§ SUPPLIED PASSAGE
-- Opening Marker --

A government ethics watchdog is calling for an investigation into potential violations of federal laws and ethics regulations by Homeland Security secretary nominee Kirstjen Nielsen, following CyberScoop reports that a consultant representing companies with hundreds of millions of dollars at stake had volunteered to help run her confirmation preparation.
The nonprofit, nonpartisan Campaign Legal Center has asked federal officials — including Attorney General Jeff Sessions — to probe the matter.
Government departments aren’t allowed to accept voluntary work, for the same reason officials cannot accept valuable gifts — because of the risk it might create an obligation that could be repaid with an official act, explained the center’s Brendan Fischer.
“There’s a risk that such work would engender a feeling indebtedness on Nielsen’s part,” Fischer told CyberScoop, noting that DHS handed out $23 billion worth of contracts last year.
“It appears that Nielsen has been guided through the confirmation process by an individual whose clients have hundreds of millions in contracts before the agency she has been nominated to lead,” reads a CLC letter released Monday, referring to Thad Bingel, a former DHS official and Washington consultant. Last week, CyberScoop reported that Bingel was leading Nielsen’s confirmation preparation, assigning government staffers to prepare policy memos and coordinating her paperwork submissions to the Senate.
“There are strong reasons to believe he’s not doing this out of the goodness of his heart,” added Fischer, “He could be in a position to receive a financial windfall.”
CLC says it has worked for 15 years to “improve our democracy and protect the fundamental right of all Americans to participate in the political process.”

-- Closing Marker --

§ EXERCISE BRIEF
Which people are named in the passage about the ethics complaint over Kirstjen Nielsen's confirmation preparation?

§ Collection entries

-- Opening Marker --

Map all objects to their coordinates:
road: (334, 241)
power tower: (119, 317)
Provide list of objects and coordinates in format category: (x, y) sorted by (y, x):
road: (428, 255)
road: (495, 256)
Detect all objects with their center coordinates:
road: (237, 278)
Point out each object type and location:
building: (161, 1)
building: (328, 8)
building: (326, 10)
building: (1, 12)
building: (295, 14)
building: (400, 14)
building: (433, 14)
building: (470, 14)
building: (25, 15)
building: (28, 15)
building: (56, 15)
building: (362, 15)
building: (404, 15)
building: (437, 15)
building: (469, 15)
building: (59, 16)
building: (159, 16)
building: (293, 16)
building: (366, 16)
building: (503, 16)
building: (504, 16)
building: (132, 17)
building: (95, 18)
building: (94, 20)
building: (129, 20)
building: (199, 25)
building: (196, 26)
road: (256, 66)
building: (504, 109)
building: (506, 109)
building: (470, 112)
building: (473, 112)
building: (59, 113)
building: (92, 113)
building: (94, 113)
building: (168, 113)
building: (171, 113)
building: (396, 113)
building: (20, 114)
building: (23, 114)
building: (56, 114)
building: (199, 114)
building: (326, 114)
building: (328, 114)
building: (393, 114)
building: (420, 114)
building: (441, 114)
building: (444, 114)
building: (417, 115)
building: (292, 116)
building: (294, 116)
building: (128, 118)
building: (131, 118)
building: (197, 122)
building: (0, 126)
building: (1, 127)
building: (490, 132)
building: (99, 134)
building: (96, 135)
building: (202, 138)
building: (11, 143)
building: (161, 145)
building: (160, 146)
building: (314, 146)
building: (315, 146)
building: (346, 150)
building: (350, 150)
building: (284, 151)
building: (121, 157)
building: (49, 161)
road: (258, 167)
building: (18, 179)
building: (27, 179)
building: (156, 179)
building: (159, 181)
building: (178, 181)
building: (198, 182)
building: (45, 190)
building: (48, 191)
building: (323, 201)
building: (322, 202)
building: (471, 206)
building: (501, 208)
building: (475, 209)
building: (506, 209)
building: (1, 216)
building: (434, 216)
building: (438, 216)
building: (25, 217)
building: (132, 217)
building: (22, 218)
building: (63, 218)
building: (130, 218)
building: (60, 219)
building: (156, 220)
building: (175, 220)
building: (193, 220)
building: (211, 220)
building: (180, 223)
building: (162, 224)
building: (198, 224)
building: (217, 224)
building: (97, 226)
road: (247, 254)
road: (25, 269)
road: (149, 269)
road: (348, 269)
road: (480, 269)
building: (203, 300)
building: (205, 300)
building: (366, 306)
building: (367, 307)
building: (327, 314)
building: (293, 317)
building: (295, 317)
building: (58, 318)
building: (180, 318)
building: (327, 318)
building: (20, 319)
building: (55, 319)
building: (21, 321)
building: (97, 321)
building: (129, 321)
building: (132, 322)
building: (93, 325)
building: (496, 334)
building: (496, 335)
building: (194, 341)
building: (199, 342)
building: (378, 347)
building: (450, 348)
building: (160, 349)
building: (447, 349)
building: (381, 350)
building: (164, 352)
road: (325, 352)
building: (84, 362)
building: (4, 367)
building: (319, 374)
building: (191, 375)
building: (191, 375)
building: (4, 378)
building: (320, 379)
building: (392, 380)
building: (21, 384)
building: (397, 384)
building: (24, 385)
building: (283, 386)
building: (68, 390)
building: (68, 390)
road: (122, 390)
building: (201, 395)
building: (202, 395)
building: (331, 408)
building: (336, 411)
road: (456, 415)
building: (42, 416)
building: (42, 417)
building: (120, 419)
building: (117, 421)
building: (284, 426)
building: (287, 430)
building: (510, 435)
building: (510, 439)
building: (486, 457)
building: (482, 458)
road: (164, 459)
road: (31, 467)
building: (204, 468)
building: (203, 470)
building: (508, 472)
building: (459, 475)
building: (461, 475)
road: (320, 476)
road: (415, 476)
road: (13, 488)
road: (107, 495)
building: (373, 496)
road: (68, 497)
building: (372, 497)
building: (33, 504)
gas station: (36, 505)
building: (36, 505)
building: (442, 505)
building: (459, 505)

-- Closing Marker --

§ WRITTEN SOLUTION
Kirstjen Nielsen, Jeff Sessions, Brendan Fischer, Thad Bingel